What this task involves: Could you copy every entry exactly, with nothing changed?
[Records for the exercise]
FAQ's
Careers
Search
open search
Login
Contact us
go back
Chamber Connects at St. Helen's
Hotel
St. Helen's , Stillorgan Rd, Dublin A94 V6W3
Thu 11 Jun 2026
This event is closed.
[/Records for the exercise]
Your response:
FAQ's
Careers
Search
open search
Login
Contact us
go back
Chamber Connects at St. Helen's
Hotel
St. Helen's , Stillorgan Rd, Dublin A94 V6W3
Thu 11 Jun 2026
This event is closed.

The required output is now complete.